When $\zeta(t) = \gamma(t) = f(t) = 0$, it is the 1D Klein-Gordon equation. Thus, the influence of the initial data travels at a speed $\leq\alpha(t)$. Should I be thinking about dispersion relations in this case?
When $\beta(t) = \gamma(t) = f(t) = 0$, it is the 1D wave equation with dampening. Should I be thinking about lack of energy conservation in this case?
When $\zeta(t) = \beta(t) = \gamma(t) = 0$ and $f(x) = \delta_0(x)$ ($\delta_0 =$ delta function at origin), it is the 1D wave equation with plucking at $x = 0$?
I would like to understand properties of the solution for any choice of $\alpha, \beta,\gamma,\zeta,f$. What tools are there to help me? When is there a conservation of energy statement? Thank you very much in advance.

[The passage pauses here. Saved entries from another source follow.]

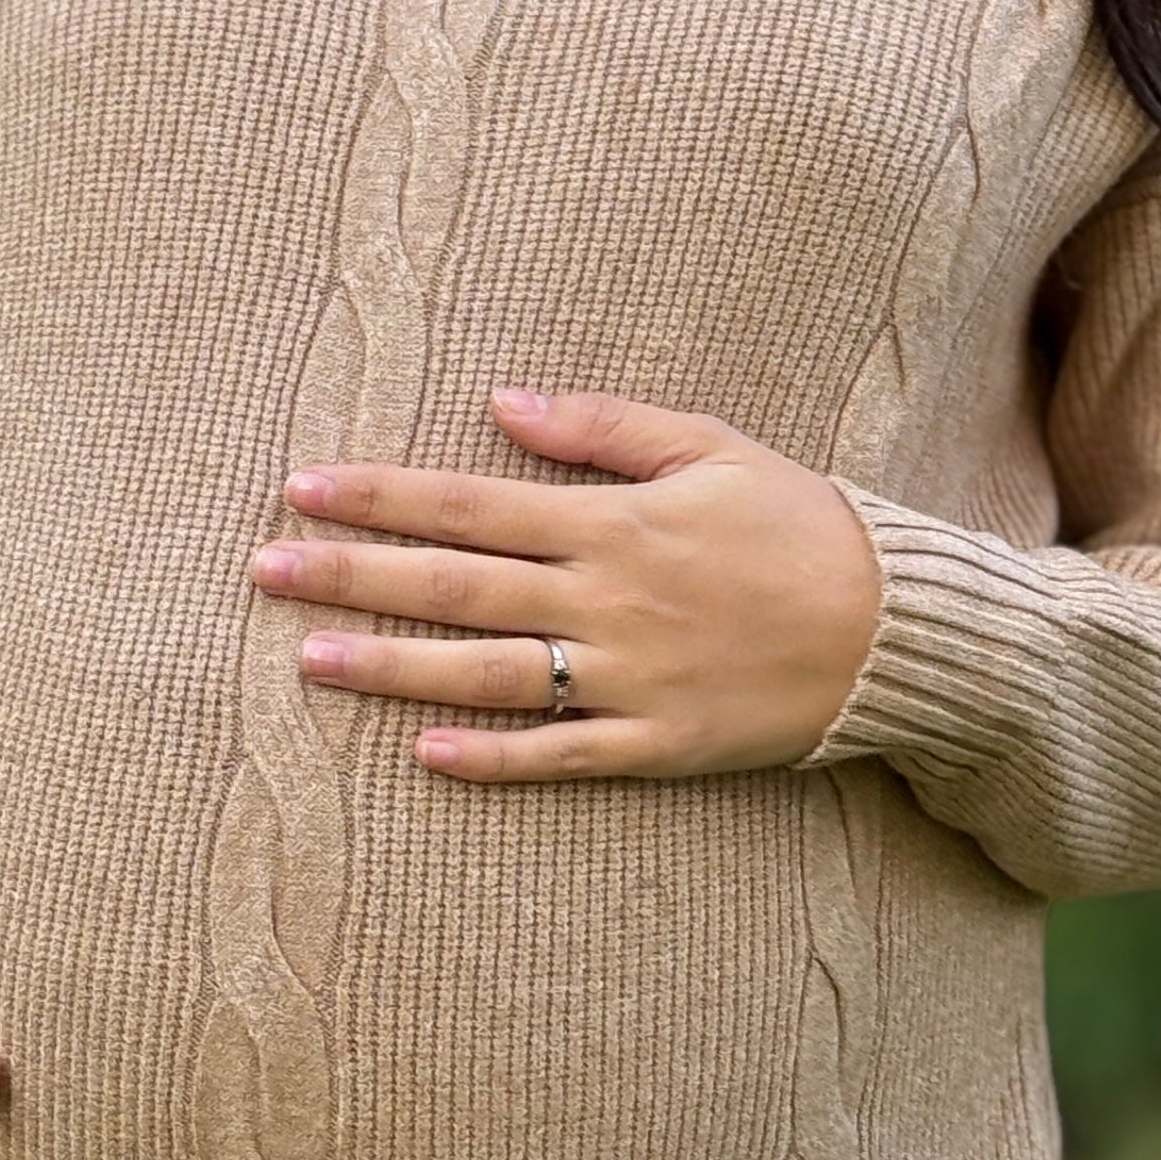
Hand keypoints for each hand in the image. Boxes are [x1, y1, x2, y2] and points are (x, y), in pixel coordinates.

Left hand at [247, 386, 883, 780]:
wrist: (894, 628)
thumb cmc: (799, 525)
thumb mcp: (712, 447)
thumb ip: (606, 426)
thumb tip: (506, 400)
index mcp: (613, 521)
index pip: (470, 502)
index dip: (381, 495)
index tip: (302, 487)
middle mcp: (605, 600)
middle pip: (455, 586)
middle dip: (353, 577)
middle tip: (265, 571)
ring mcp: (626, 678)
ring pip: (488, 675)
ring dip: (393, 668)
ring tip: (309, 660)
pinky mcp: (656, 744)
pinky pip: (559, 756)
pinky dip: (493, 759)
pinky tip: (423, 755)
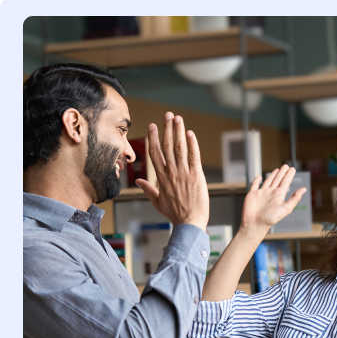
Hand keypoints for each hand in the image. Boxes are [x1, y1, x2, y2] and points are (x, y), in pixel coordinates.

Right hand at [135, 112, 208, 230]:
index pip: (155, 153)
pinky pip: (194, 156)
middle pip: (166, 146)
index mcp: (161, 178)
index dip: (153, 138)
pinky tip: (190, 133)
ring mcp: (184, 173)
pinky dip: (192, 144)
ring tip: (178, 118)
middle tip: (167, 115)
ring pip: (179, 148)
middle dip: (167, 128)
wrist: (189, 223)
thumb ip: (148, 190)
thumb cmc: (175, 214)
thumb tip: (139, 181)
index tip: (153, 125)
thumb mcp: (158, 202)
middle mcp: (171, 172)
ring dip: (178, 131)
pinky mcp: (197, 175)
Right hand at [240, 164, 305, 235]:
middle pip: (278, 180)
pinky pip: (254, 185)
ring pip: (268, 181)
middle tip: (286, 166)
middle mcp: (271, 193)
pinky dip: (256, 180)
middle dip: (282, 173)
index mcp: (279, 195)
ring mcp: (261, 193)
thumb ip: (294, 198)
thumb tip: (304, 189)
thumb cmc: (270, 219)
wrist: (255, 224)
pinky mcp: (252, 194)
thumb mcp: (286, 208)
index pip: (285, 182)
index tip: (293, 169)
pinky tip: (259, 177)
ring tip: (277, 170)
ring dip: (272, 175)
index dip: (289, 175)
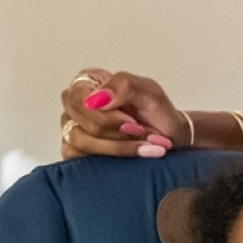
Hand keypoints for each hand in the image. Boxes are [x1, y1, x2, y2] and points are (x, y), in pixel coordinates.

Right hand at [60, 68, 189, 159]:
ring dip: (117, 147)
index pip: (78, 100)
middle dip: (116, 133)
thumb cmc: (157, 113)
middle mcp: (75, 105)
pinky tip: (133, 157)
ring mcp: (73, 128)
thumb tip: (95, 100)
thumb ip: (123, 85)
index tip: (132, 122)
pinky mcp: (77, 151)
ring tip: (143, 144)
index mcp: (87, 82)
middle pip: (78, 123)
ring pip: (80, 143)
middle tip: (141, 132)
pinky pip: (80, 160)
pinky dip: (111, 160)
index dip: (106, 117)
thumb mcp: (149, 91)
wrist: (169, 138)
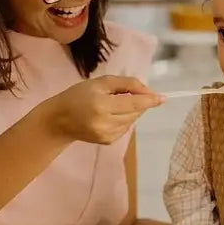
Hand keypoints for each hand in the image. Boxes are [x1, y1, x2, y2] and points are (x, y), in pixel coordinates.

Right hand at [46, 75, 162, 144]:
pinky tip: (110, 115)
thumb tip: (149, 91)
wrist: (60, 119)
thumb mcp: (101, 82)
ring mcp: (107, 135)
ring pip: (132, 121)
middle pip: (135, 113)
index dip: (149, 100)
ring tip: (113, 104)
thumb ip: (126, 84)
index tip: (163, 98)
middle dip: (138, 103)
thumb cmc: (79, 95)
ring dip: (131, 111)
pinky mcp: (108, 142)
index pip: (133, 104)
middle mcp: (105, 123)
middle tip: (125, 94)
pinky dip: (124, 119)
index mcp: (102, 105)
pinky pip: (125, 127)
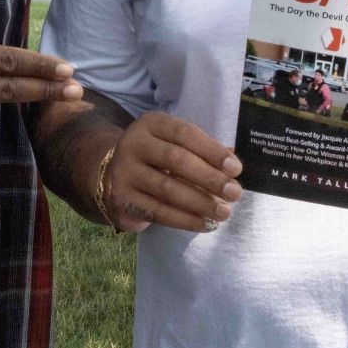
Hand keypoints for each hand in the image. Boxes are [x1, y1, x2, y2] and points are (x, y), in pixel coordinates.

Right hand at [103, 112, 242, 232]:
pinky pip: (159, 212)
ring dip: (201, 202)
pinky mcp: (122, 199)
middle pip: (176, 160)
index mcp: (151, 124)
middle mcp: (134, 143)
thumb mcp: (173, 144)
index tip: (235, 168)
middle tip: (235, 193)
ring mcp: (124, 172)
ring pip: (168, 189)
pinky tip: (205, 224)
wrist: (112, 176)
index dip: (212, 151)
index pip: (185, 134)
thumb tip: (232, 162)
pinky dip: (185, 220)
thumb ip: (201, 151)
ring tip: (224, 212)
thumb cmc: (155, 158)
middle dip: (210, 178)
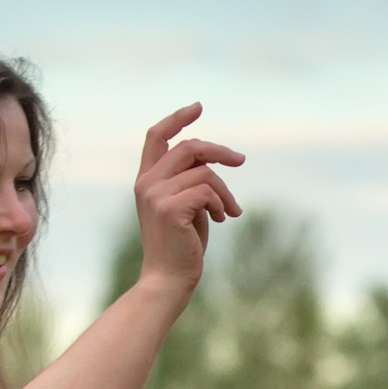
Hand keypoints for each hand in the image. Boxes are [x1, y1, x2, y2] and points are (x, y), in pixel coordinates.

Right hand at [132, 105, 244, 293]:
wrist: (168, 281)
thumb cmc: (181, 247)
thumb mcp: (186, 207)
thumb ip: (191, 181)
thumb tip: (215, 161)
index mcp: (146, 180)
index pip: (156, 136)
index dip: (177, 118)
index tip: (198, 107)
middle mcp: (146, 183)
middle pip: (188, 147)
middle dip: (219, 151)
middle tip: (241, 160)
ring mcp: (156, 195)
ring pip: (204, 172)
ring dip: (224, 191)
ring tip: (228, 212)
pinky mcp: (170, 208)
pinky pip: (208, 191)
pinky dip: (221, 204)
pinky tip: (220, 220)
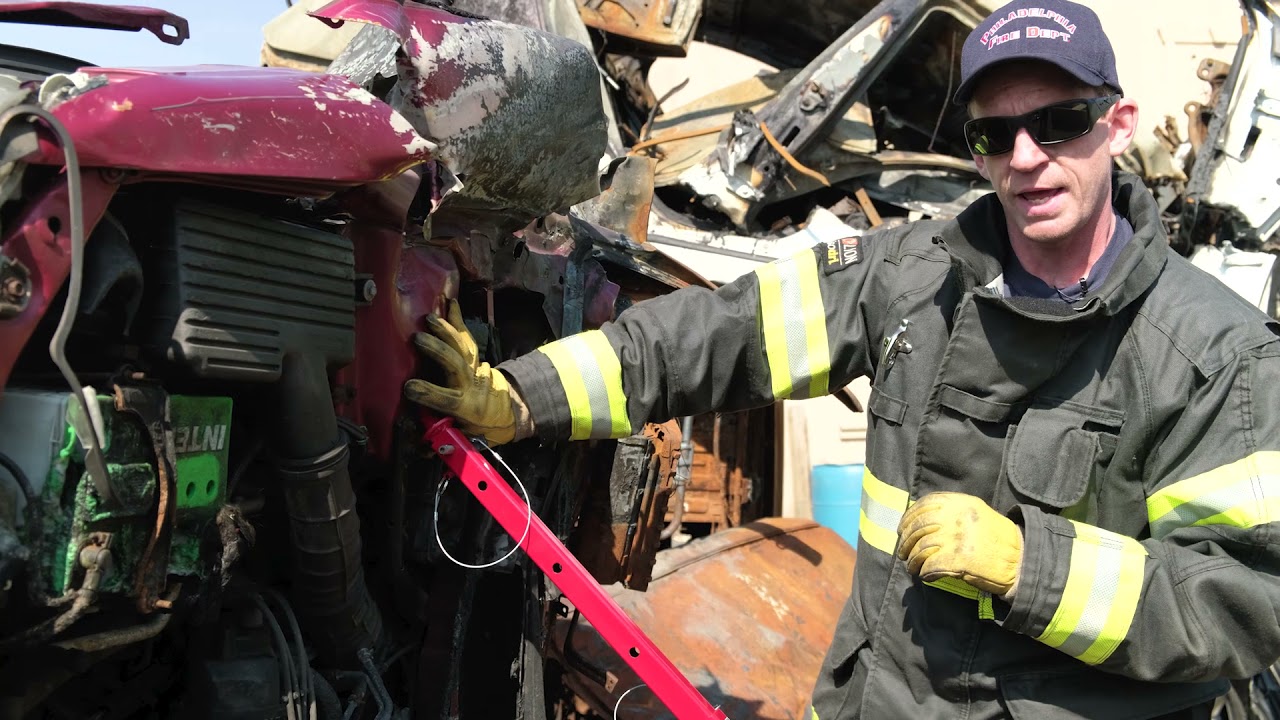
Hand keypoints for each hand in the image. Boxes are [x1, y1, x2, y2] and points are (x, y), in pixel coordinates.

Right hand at [404, 299, 515, 444]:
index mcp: (467, 408)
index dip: (430, 394)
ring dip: (446, 331)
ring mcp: (475, 368)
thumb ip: (442, 439)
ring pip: (462, 346)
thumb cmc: (480, 426)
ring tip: (431, 317)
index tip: (409, 388)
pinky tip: (449, 302)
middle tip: (419, 339)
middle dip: (438, 351)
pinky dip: (457, 319)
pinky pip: (466, 336)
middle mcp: (472, 384)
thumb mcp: (464, 438)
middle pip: (455, 365)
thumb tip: (419, 448)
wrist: (509, 412)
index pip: (448, 400)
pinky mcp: (475, 357)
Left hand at [895, 492, 1022, 596]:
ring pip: (921, 548)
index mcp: (961, 503)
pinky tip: (925, 576)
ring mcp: (957, 538)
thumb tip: (919, 520)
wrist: (1021, 559)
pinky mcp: (959, 560)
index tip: (902, 529)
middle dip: (906, 541)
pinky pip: (931, 566)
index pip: (924, 505)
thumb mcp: (976, 514)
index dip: (909, 518)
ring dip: (913, 560)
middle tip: (903, 553)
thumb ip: (951, 512)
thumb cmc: (997, 538)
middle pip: (919, 527)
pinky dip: (924, 572)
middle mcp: (957, 517)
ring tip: (912, 567)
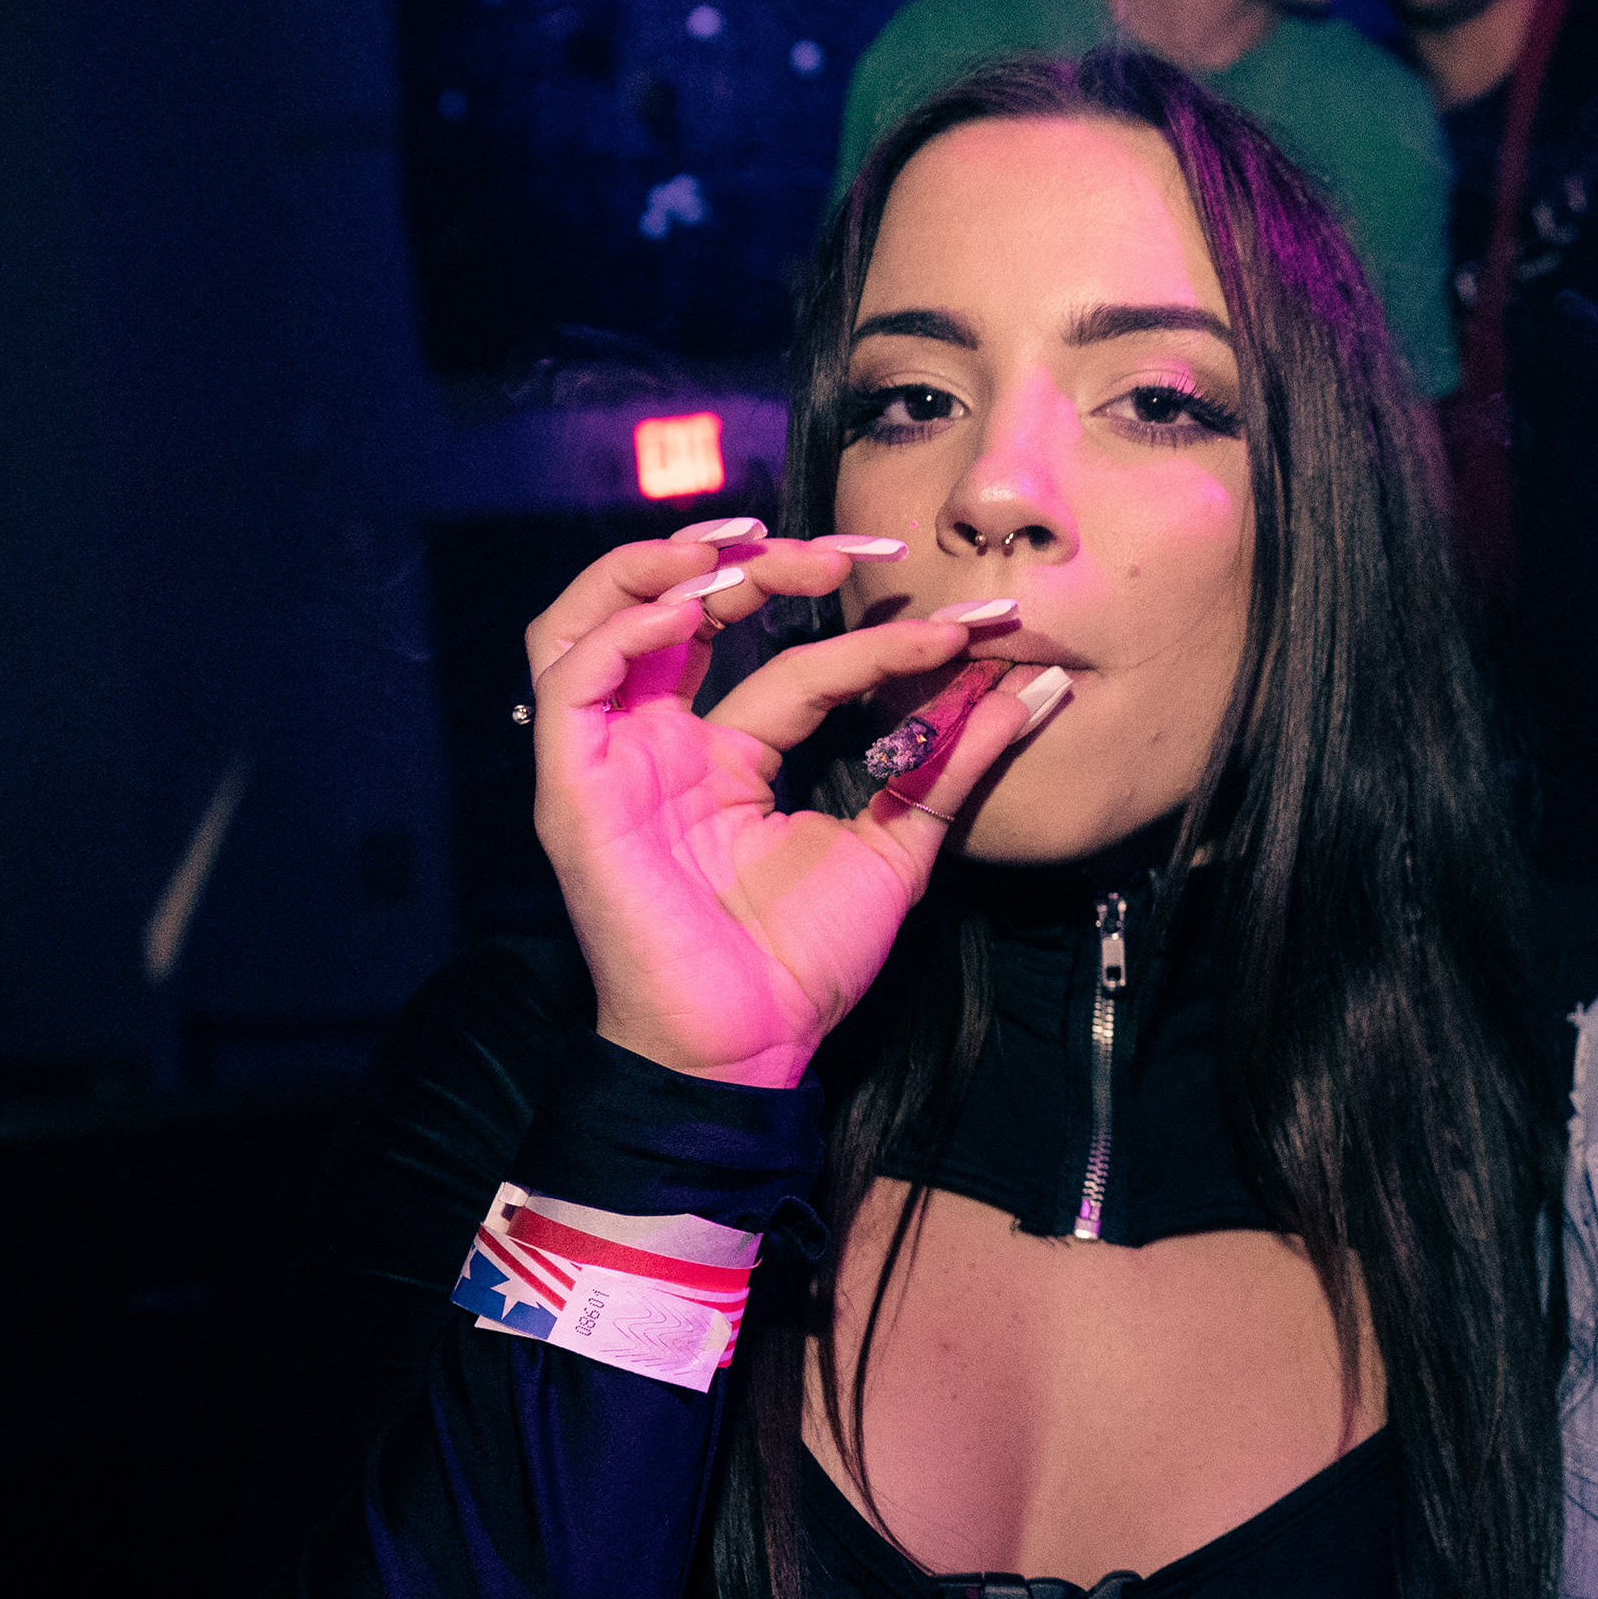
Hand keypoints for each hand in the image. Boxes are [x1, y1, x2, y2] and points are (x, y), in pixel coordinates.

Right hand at [522, 521, 1063, 1089]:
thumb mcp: (896, 847)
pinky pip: (571, 681)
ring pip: (595, 620)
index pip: (794, 662)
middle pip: (680, 612)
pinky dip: (623, 628)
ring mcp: (611, 764)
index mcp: (726, 756)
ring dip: (663, 566)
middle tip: (847, 551)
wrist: (751, 1050)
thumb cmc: (802, 963)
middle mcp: (660, 746)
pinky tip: (694, 608)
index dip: (873, 632)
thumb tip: (1026, 686)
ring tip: (749, 548)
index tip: (966, 628)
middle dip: (757, 561)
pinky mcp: (574, 790)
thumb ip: (948, 765)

When $\beta(t)=k\alpha(t)$ , where $k$ is a constant, the PDE is separable:
Let $u(x,t)=X(x)T(t)$ ,
Then $X(x)T''(t)+\zeta(t)X(x)T'(t)=\alpha(t)X''(x)T(t)+k\alpha(t)X'(x)T(t)+\gamma(t)X(x)T(t)$
$X(x)T''(t)+\zeta(t)X(x)T'(t)-\gamma(t)X(x)T(t)=\alpha(t)X''(x)T(t)+k\alpha(t)X'(x)T(t)$
$X(x)(T''(t)+\zeta(t)T'(t)-\gamma(t)T(t))=\alpha(t)T(t)(X''(x)+kX'(x))$
$\dfrac{T''(t)+\zeta(t)T'(t)-\gamma(t)T(t)}{\alpha(t)T(t)}=\dfrac{X''(x)+kX'(x)}{X(x)}$